__Задания__.
1. Изложите содержание текста о смерти Льва Толстого в двух предложениях.
2. Процитируйте фрагмент текста о смерти Льва Толстого от слов «Постепенно из различных» до слов «вырос по смерти!» включительно.

__Текст__.

################

Конечно, сейчас в России есть много людей, для которых смерть Льва Толстого представляет всю горечь потери лично близкого человека. Для них драгоценна и каноническая пышность надгробных речей и пафос народной скорби.
Но для миллионов людей в этой земной смерти великого писателя нет ни разрыва, ни окончания, ни безвозвратной потери. Для тех, кто знал Толстого через слово, смерть не может являться утратой. Он остается им таким же живым и близким, как и при жизни. Даже больше: смерть художника не только не лишает нас чего-нибудь, она обогащает, давая фигуре человека тот последний, окончательный удар резца, который завершает лик и придает ему трагическое единство.
В судьбе человеческой нет случайностей. То, что мы называем случайностями, можно сравнить с теми непроизвольными, бессознательными шестами, которые, возникая помимо воли, с тем большею четкостью обнаруживают скрытую природу человека.
Постепенно из различных обстоятельств жизни, из различных внешних течений, вливающихся в круг бытия, выясняется сперва смутная, потом более определенная фигура судьбы отдельного человека. Эта фигура напоминает самого человека, но в преувеличенном размере: как бы наше вечное, большое «Я». Но окончательный удар, придающий жизнь и законченность туманной фигуре судьбы, наносит смерть. Когда гаснет лик живого человека, лик его судьбы вдруг озаряется. Когда отмирает земное, мятущееся и волящее тело, тогда начинает жить не человек, а судьба человека. Это совершается так незаметно, что большинство, не постигая смысла перемены, говорит: как он вырос по смерти!
Такова доля всех тех, которые еще при жизни стремились выявить и определить лик своей судьбы, т. е. художников. В этом разоблачение тайного смысла скорбных слов Бальзака: «Все мы умираем неизвестными. Слава – солнце мертвых». Бальзаку ли было жаловаться на неизвестность? Слова эти получат смысл только тогда, когда мы поймем их как скорбь о невозможности заглянуть в лицо своей судьбы, закрытое покрывалом, которое падает только в момент смерти.

################

__Данные__.
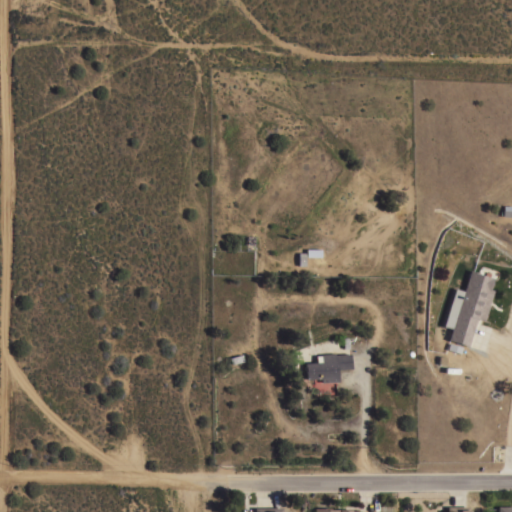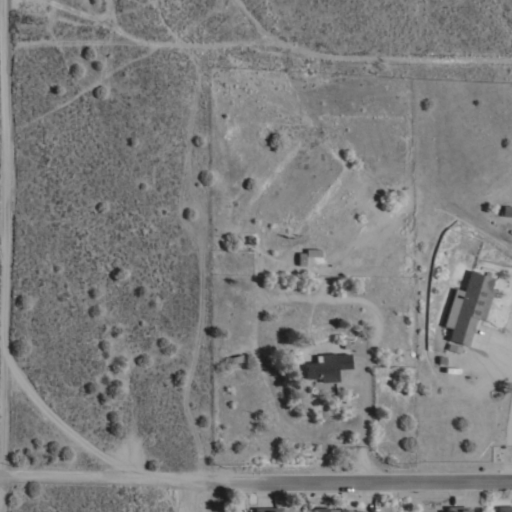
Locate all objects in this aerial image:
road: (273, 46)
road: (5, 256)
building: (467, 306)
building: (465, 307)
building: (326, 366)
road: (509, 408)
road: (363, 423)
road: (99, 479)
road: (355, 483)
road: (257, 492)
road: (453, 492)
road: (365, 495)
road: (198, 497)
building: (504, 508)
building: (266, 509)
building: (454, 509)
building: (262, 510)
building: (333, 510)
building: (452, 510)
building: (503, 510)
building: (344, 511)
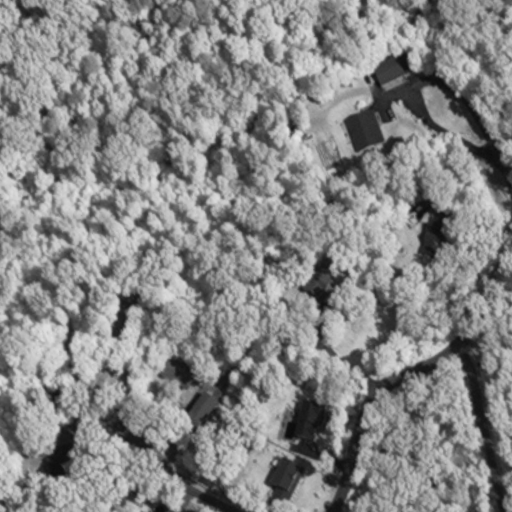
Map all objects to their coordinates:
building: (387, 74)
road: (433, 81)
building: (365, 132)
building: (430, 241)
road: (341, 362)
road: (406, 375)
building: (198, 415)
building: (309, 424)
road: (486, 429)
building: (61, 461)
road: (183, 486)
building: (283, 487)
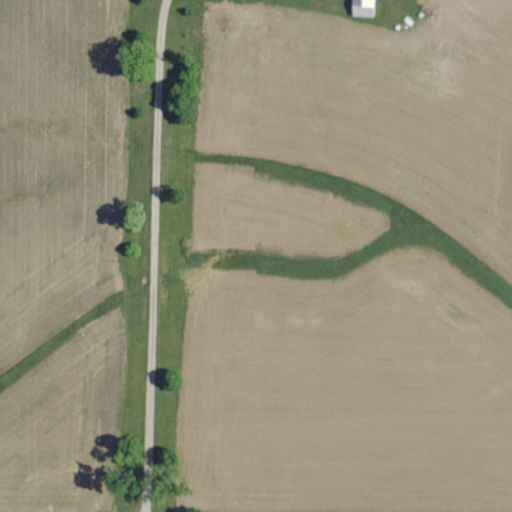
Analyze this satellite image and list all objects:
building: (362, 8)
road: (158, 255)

################

__Ответы к заданиям__.
1. Для миллионов людей, знавших Толстого через слово, его смерть не является утратой: смерть художника обогащает, нанося его фигуре последний удар резца, который завершает лик и придает ему трагическое единство. Именно смерть дает жизнь и законченность фигуре судьбы человека, особенно художника, и этим раскрывается тайный смысл слов Бальзака «Слава – солнце мертвых».

2.
Постепенно из различных обстоятельств жизни, из различных внешних течений, вливающихся в круг бытия, выясняется сперва смутная, потом более определенная фигура судьбы отдельного человека. Эта фигура напоминает самого человека, но в преувеличенном размере: как бы наше вечное, большое «Я». Но окончательный удар, придающий жизнь и законченность туманной фигуре судьбы, наносит смерть. Когда гаснет лик живого человека, лик его судьбы вдруг озаряется. Когда отмирает земное, мятущееся и волящее тело, тогда начинает жить не человек, а судьба человека. Это совершается так незаметно, что большинство, не постигая смысла перемены, говорит: как он вырос по смерти!